In May, Atlantic Media Owner David Bradley told The Observer that the new incarnation of the National Journal — with more original content in front of its expensive paywall and a bulked-up staff — would compete directly with Politico. However, where Politico places itself on "the more racy, tabloid end of the spectrum," as Bradley said, the new National Journal would be more on "the authoritative end." Bradley hired the AP's Ron Fournier as editor and spent the rest of his leading up to the October launch snapping up more and more writers.
Harper's began the year on a turbulent note. Roger Hodge, the golden boy who started at the magazine as an intern in 1996 and rose the ranks, replacing Lewis Lapham as editor, was forced out of his position by publisher John MacArthur. The regime change — initially reported as Hodge's call, but later revealed to be a firing — led to eavesdropping, sedition and upheaval.
Nick Denton flexed his muscles last February when he acquired Cityfile, and installed the New York profile archive's editor, Remy Stern, as the editor of Gawker, replacing Gabriel Snyder. The differing memos tell much of the story. From Denton: "To anyone out there looking to build up an online property: snap [Snyder] up quickly." From Gabriel: "I'll put this as plainly as we'd report any other masthead ouster: I am being canned."

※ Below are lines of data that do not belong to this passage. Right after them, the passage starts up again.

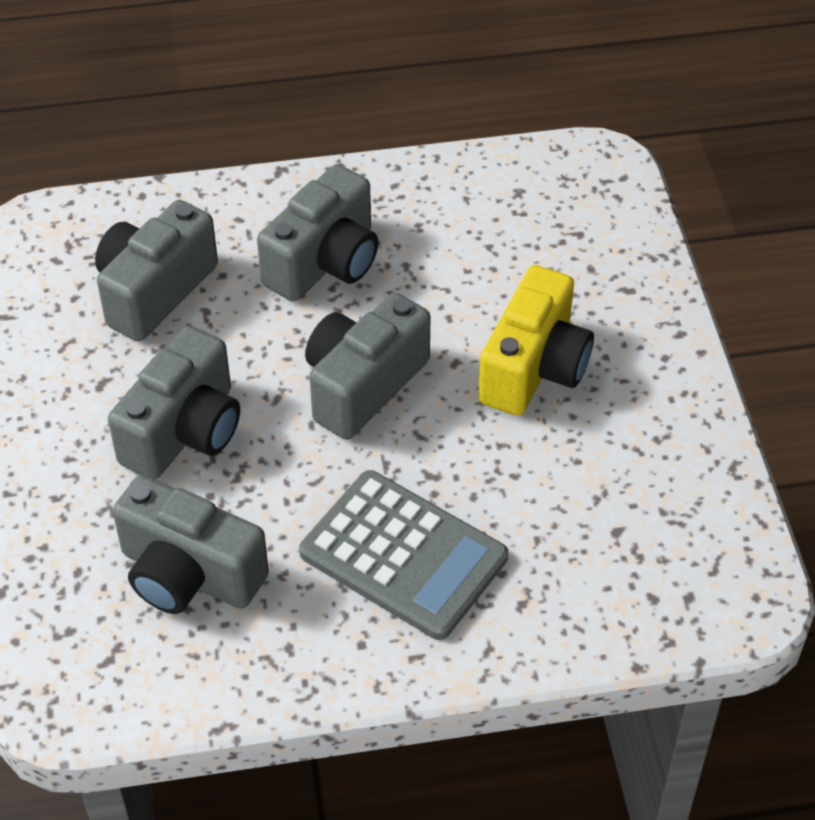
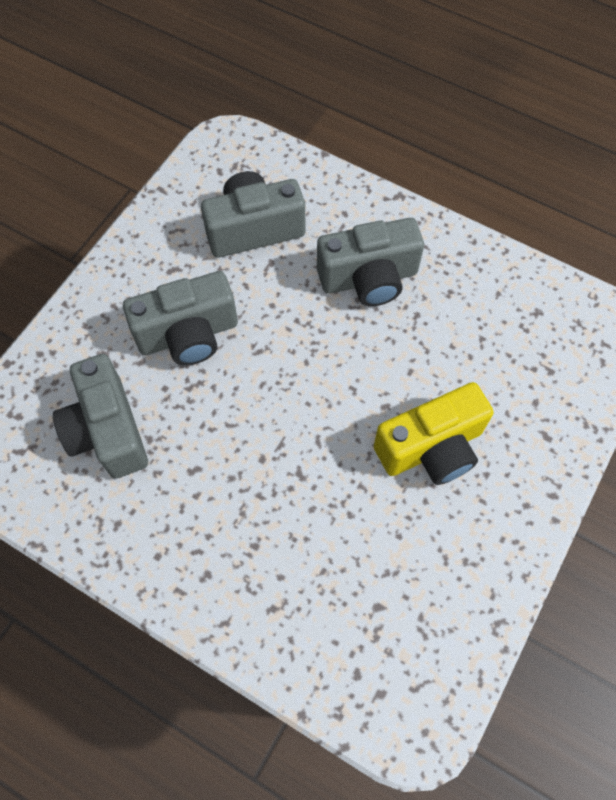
camera: 40 degrees right, 15 degrees up
(363, 385) = (315, 380): grey camera -> none
(403, 555) = (234, 516): grey calculator -> none

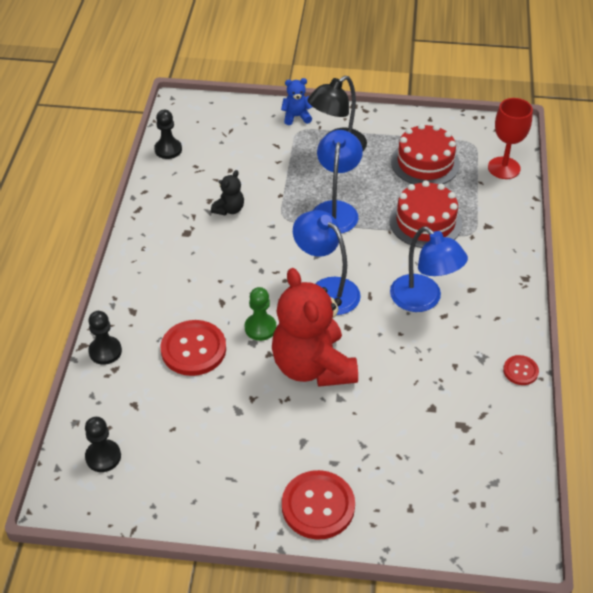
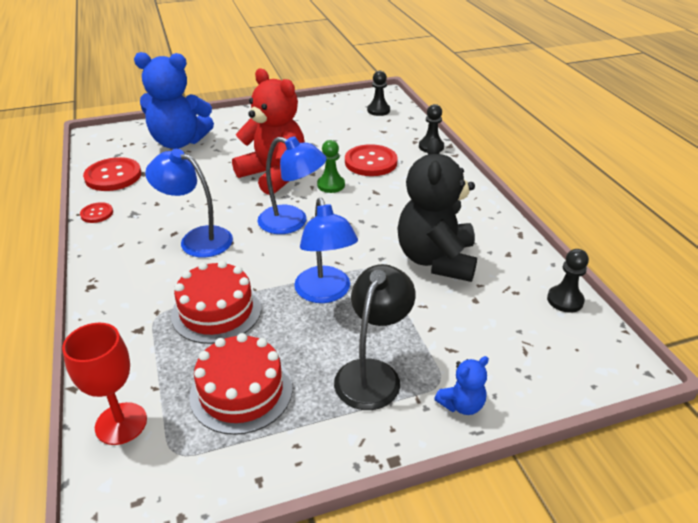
camera: 155 degrees right, 10 degrees down
(229, 209) = (436, 260): black teddy bear -> black teddy bear, size x2.30
(318, 506) = (233, 122): red button -> red button (113, 176)
(407, 482) = (179, 142): none -> blue teddy bear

Martin Dunn, editor of the New York Daily News, announced in July he would be leaving the Mort Zuckerman-owned tabloid due to a "personal family issue." Boston Herald editor Kevin Conway was named as his replacement. The war with the Post rages on!
Richard Beckman poached US Weekly editor Janice Min to helm The Hollywood Reporter, one of the titles run by e5 Global Media, which he left Conde Nast in January to run. Together, they decided that THR would be better off as a weekly glossy, not a daily. The first issue hit newsstands in early November, and the publication will continue to battle Variety — and Twitter! — for domination of Tinseltown's morning readers.

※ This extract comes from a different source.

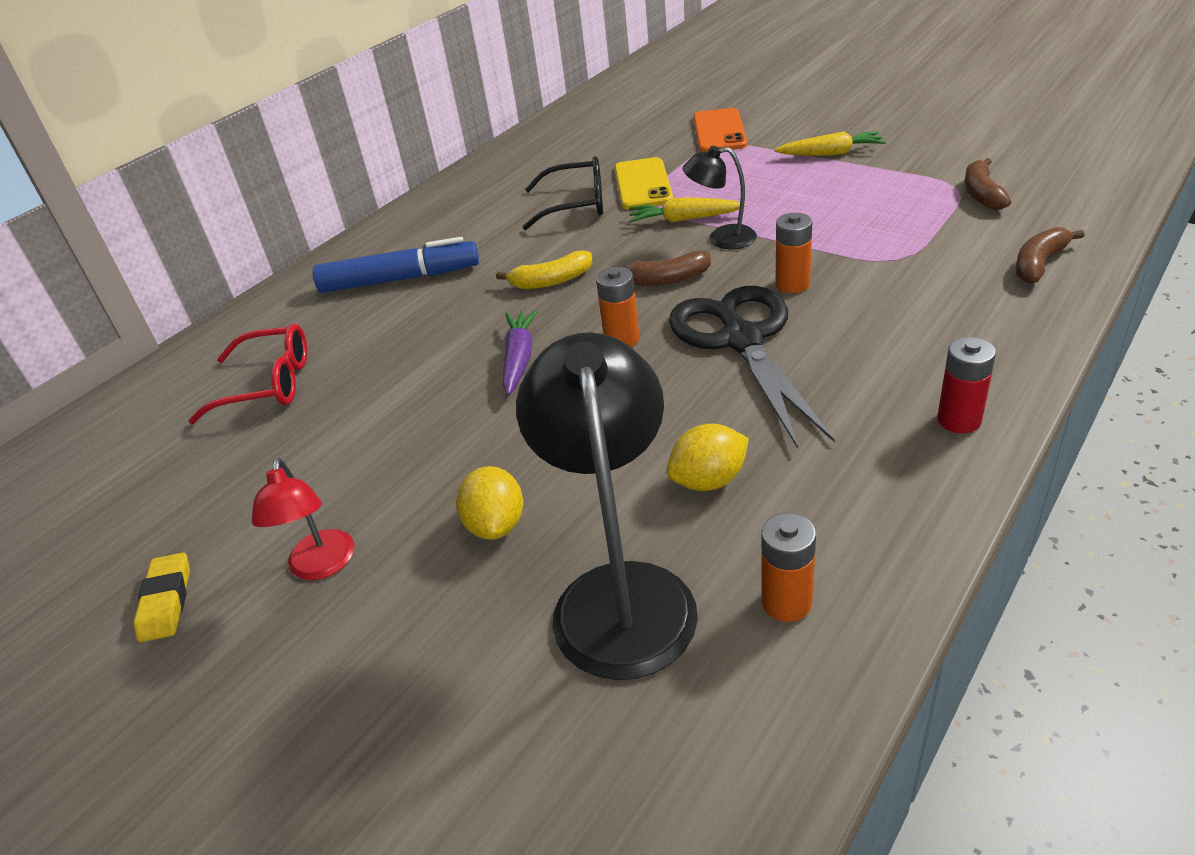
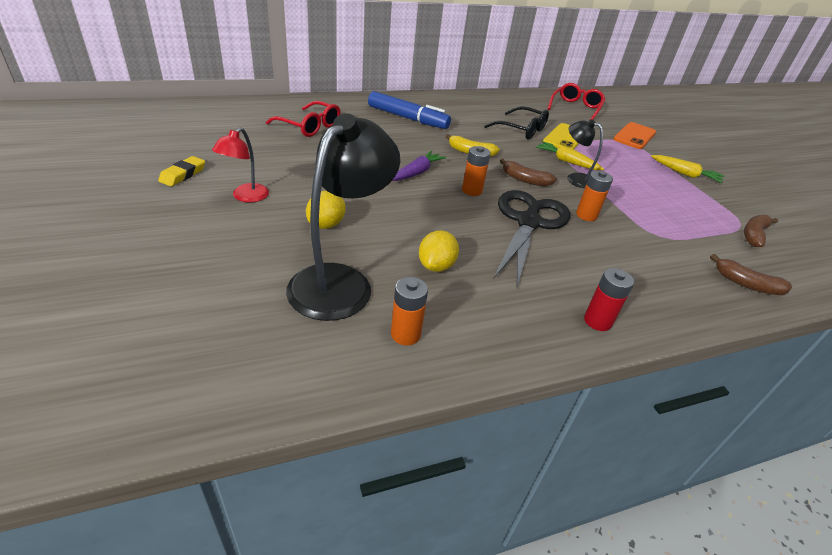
camera: 25 degrees right, 0 degrees up
(604, 129) = (575, 108): none -> red glasses
(709, 480) = (436, 266): yellow lemon -> yellow lemon turned 75 degrees counterclockwise
(1039, 264) = (746, 284): brown banana -> brown banana turned 135 degrees counterclockwise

W was down in ad sales, and Si Newhouse went with a safe pick: Stafano Tonchi, celebrated editor of T Magazine, the style magazine at The Times. The announcement came just a week after Patrick McCarthy announced he would be leaving Conde Nast, leaving vacancies at the top of the W masthead and in the chairman position at Fairchild. The Times eventually nabbed Sally Singer from Vogue to take over Tonchi's spot at T.
Tonchi is, as we've noted, a sharp dressed man. In fact, in all our Fashion Week run-ins with the dapper W editor we only saw him flustered once: when a poor assistant made the mistake of stuffing a very late and very disheveled Olivier Zahm next to Tonchi at the Alexander Wang show. Quite the dynamic duo, though!

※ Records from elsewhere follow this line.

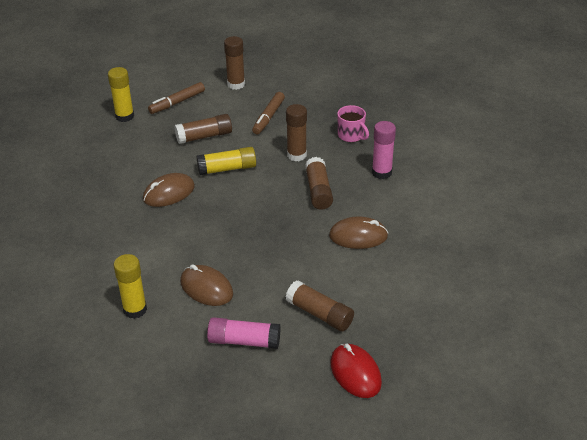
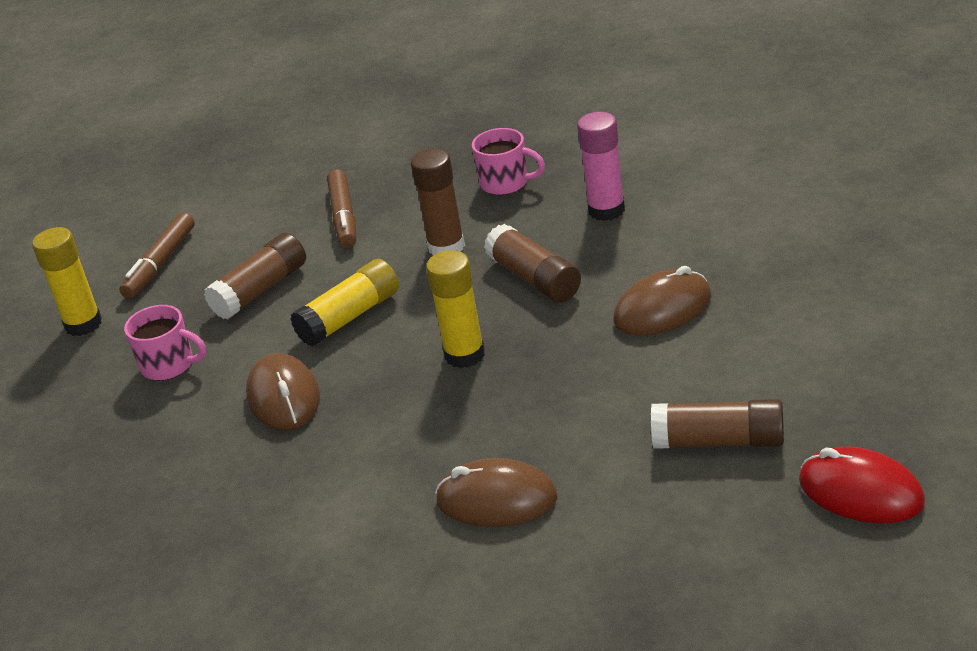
camera: 25 degrees left, 5 degrees down
(135, 309) = (405, 594): yellow glue stick -> yellow glue stick (464, 355)
(139, 153) = (169, 365): none -> pink mug
(169, 193) = (283, 397): brown mouse -> brown mouse turned 45 degrees counterclockwise
(236, 84) = (239, 196): brown glue stick -> none
(244, 341) = (641, 541): pink glue stick -> none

Hugo Lindgren, executive editor at Bloomberg Businessweek, was chosen in September to take over the top position at The New York Times Magazine. Starting in 1999, Lindgren worked at the Times' s Sunday supplement under then-editor Adam Moss. He followed Moss to New York, then left, and is now running a rival paper. This should be fun!
Sam Zell's Tribune Co. was already in poor financial straights when David Carr wrote a column for the Times exposing frat boy behavior from the executives in the office place. From there, an exodus of top employees claimed CEO Randy Michaels, Chief Innovation Officer Lee Abrams, and a six-legged metaphor of a statue.
In a surprise switcheroo, Mayor Michael Bloomberg announced that Cathie Black, chairwoman of Hearst Magazines, would be the chancellor of the Department of Education. The announcement came as sitting chancellor, Joel Klein, shared the news that he would be joining Rupert Murdoch on the board of News Corp. And so the era of the education-media roundtable begins!
Newsweek needed an editor. Tina Brown wanted back into the magazine game. Could it actually happen? The rumors percolated at first, then swelled, then were quashed quite resolutely. "I'm not serious about the Newsweek thing!" she told The Observer in early September. These rumors, as they most often are, were all just rumors. On October 18, Brown wrote a post on The Daily Beast saying that negotiations had fallen apart.
But after a "three week cooling period," as Keith Kelly reported, the talks were back on. Hours later, The Observer had the exclusive: The Daily Beast and Newsweek would merge, and Tina Brown would take over as editor in chief. No doubt, Tina's relaunch of the embattled magazine will be on everyone's mind for the first part of 2011. Either she remakes Newsweek the same way she remade The New Yorker in the 1990s, or she's lost the magic and no longer the Tina Brown she claimed she would always be.